■ **DESCRIZIONE DEL COMPITO**: Scrivi il seguito dell'articolo sullo smantellamento delle vecchie centrali nucleari francesi, ripartendo subito dopo la sua ultima frase.

Nucleare, per smantellare le vecchie centrali francesi ci vorrà circa un secolo
Un cantiere che costerà almeno 46 miliardi di euro. Così la Francia dirà addio al parco nucleare degli anni Ottanta e Novanta
Più di 46 miliardi di euro di costi e circa un secolo di lavori. Lo smantellamento delle vecchie centrali nucleari in Francia, a cominciare da quelle entrate in funzione negli anni Ottanta, si annuncia come un progetto faraonico. A spiegarlo è un rapporto commissionato dal Senato di Parigi alla Corte dei Conti. Proprio con l’obiettivo di comprendere i tempi e gli esborsi che dovranno affrontare le casse pubbliche per portare a termine gli smantellamenti.
La juridiction financière publie un rapport qui critique le manque d'anticipation de l'arrêt des centrales nucléaires, dont celle de Fessenheim. https://t.co/1WGdEDT7sP @michelrevol
— Le Point (@LePoint) March 6, 2020
A pagare saranno quasi solo i contribuenti francesi
Casse pubbliche, sì, perché la stragrande maggioranza di tali immensi costi (46,4 miliardi di euro, per l’esattezza) graverà sui contribuenti. Le fatture saranno, infatti, pagate da parte della società elettrica EDF, della compagnia specializzata nel nucleare Orano (ex Areva) e del Commissariato all’energia atomica (CEA). Tutte di proprietà, in tutto o in parte, dello Stato francese.

■ **ESTRATTO DEI DATI**:
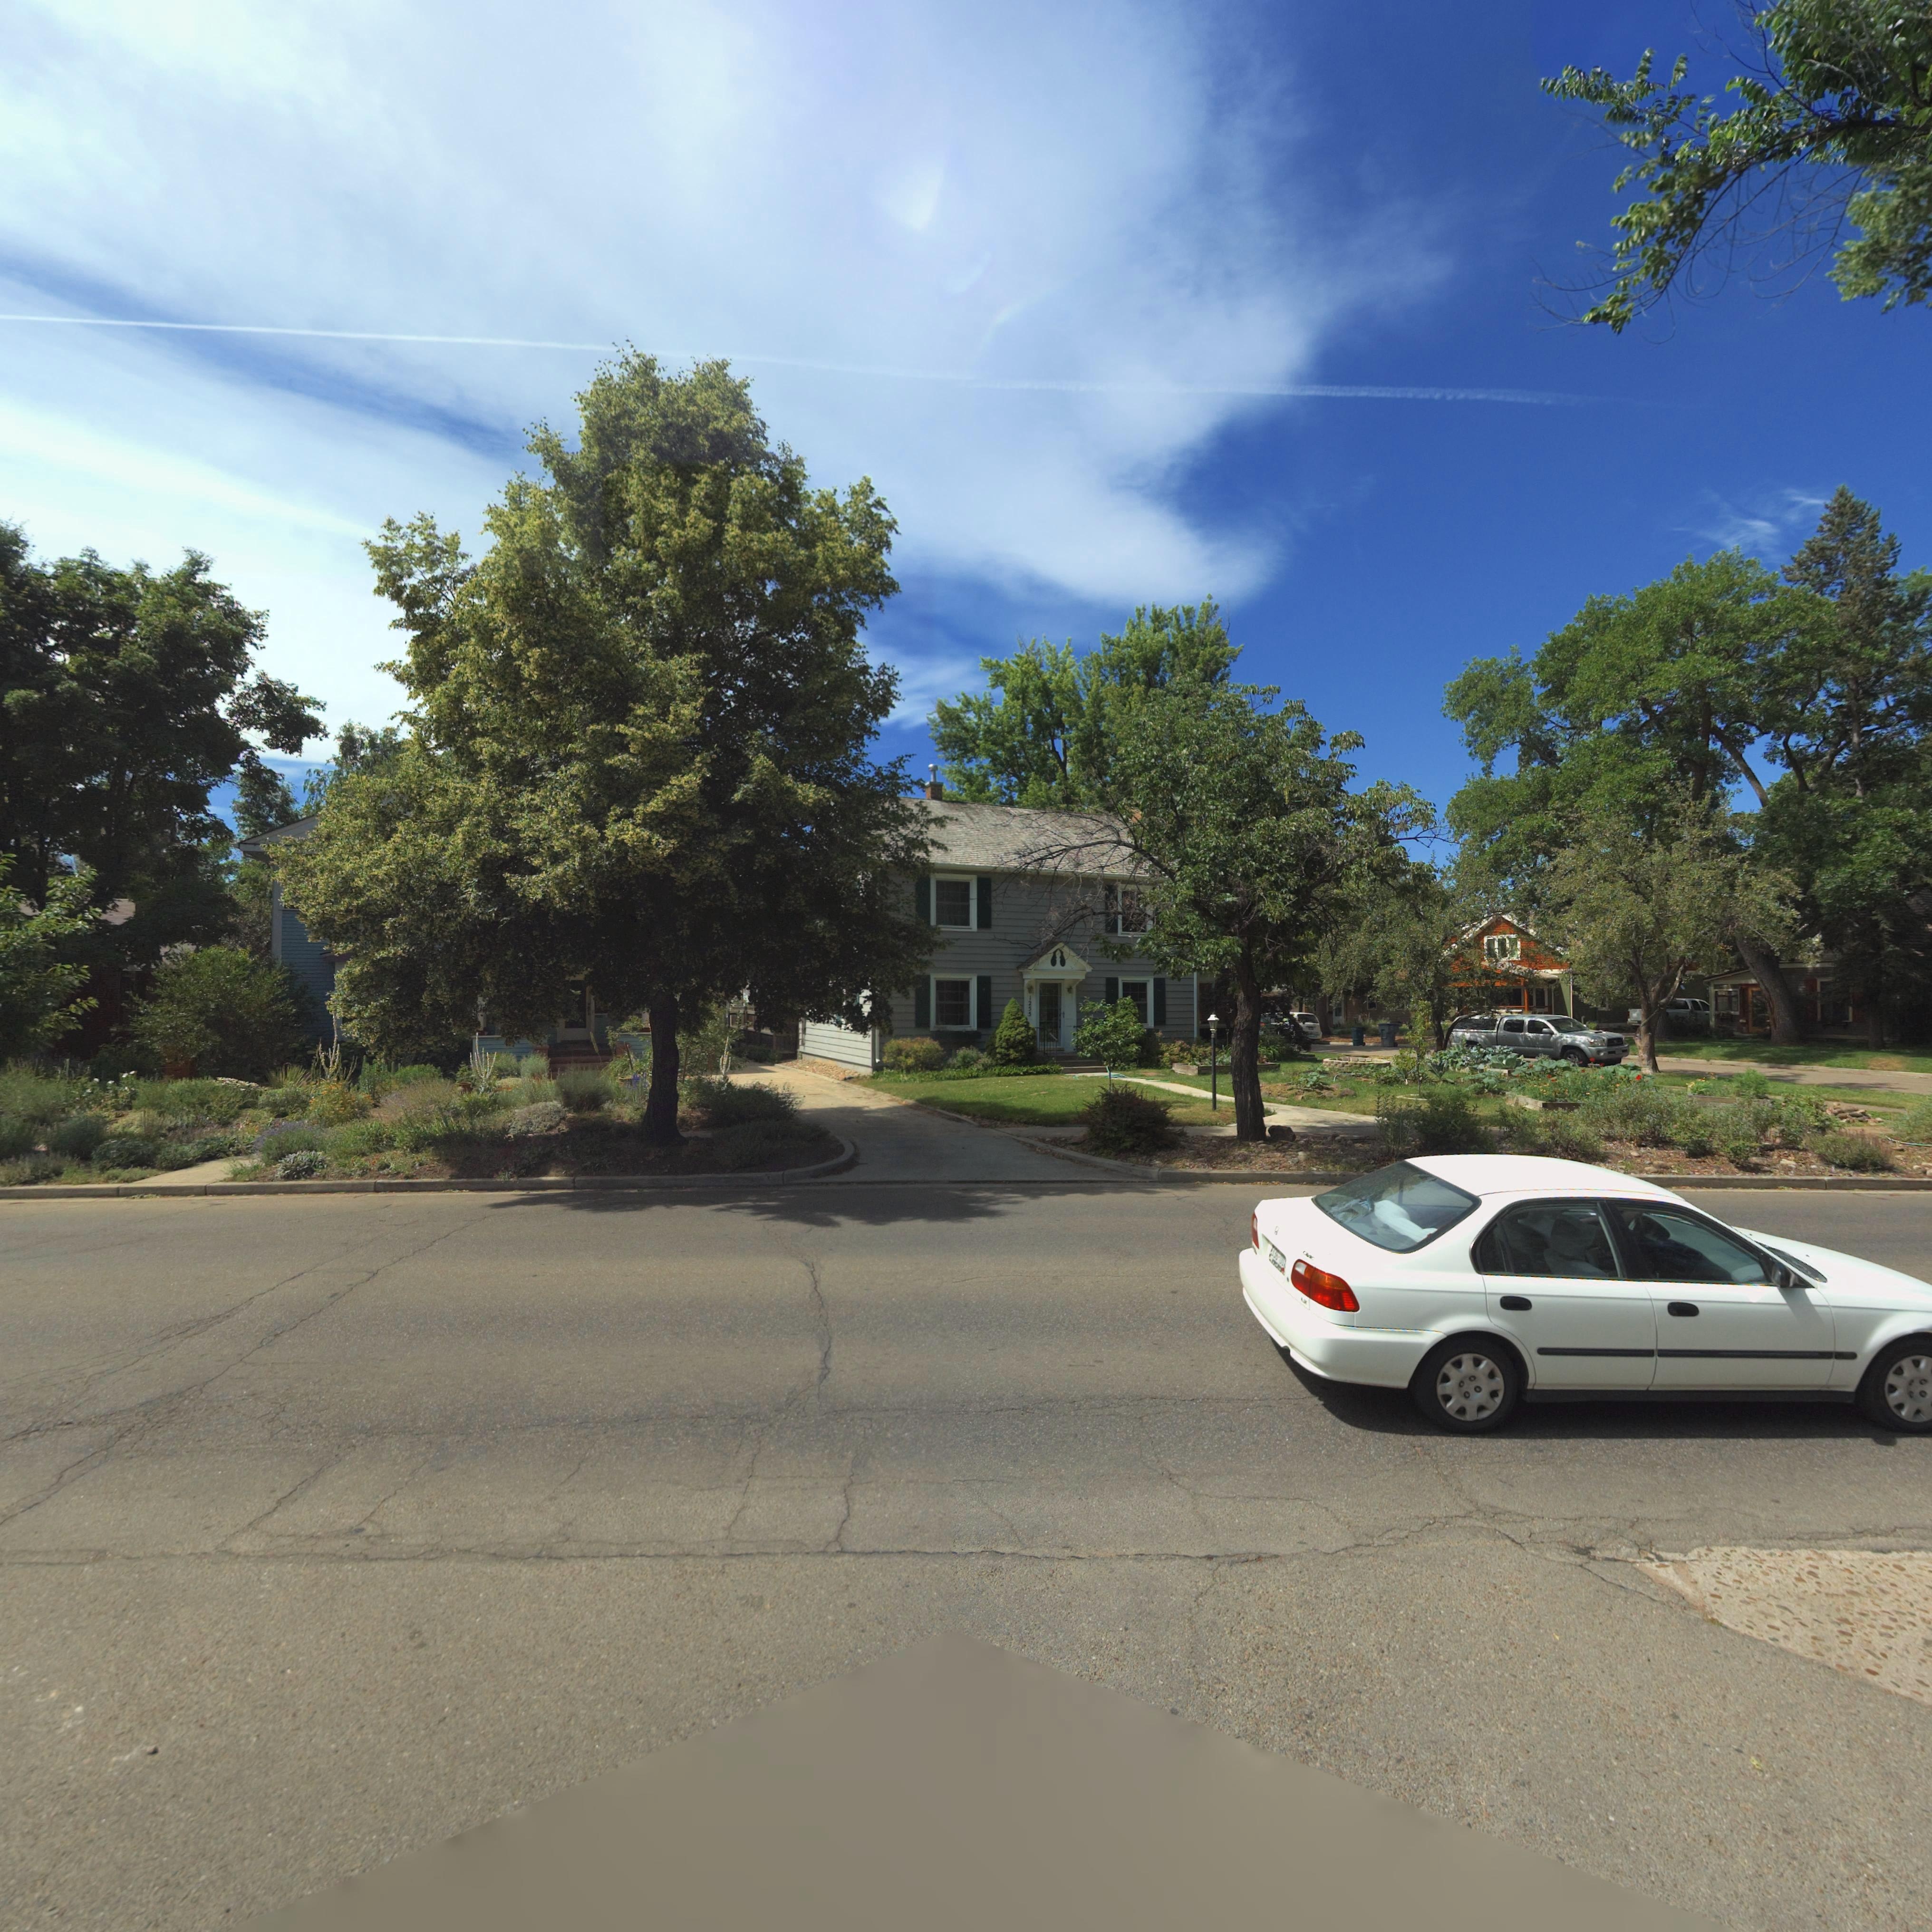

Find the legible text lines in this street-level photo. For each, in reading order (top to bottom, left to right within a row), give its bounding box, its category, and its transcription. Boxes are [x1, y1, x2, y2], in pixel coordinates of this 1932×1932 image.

■ **LA RISPOSTA**:
Il documento è stato pubblicato il 4 marzo. Secondo la Corte dei Conti occorre avviare le operazioni di chiusura «nel più breve tempo possibile» e «a condizioni economicamente accettabili». Ciò in ragione dell’immensità del lavoro da effettuare. Eppure, la Francia non sembra avere intenzione di rinunciare al nucleare. Al contrario, una serie di nuovi reattori EPR (di terza generazione) è stata costruita, o è in costruzione, nel mondo. Due in particolare hanno subito ritardi clamorosi e impennate dei costi del tutto insostenibili.
Ritardi e i costi alle stelle per i reattori EPR
Il caso più eclatante è quello di Olkiluoto, in Finlandia, dove Orano costruisce dal 2005 un reattore che, secondo le stime iniziali, sarebbe dovuto entrare in funzione nel 2009. Più di un decennio più tardi, il taglio del nastro non è ancora arrivato. L’azienda transalpina, inoltre, ha già previsto perdite per 3,9 miliardi di euro. Un dato più alto del prezzo di vendita del reattore, fissato a 3 miliardi.
Réacteur EPR: où en sont les 4 chantiers?
– Taishan (🇨🇳), mis en service en 2018 (5 ans de retard)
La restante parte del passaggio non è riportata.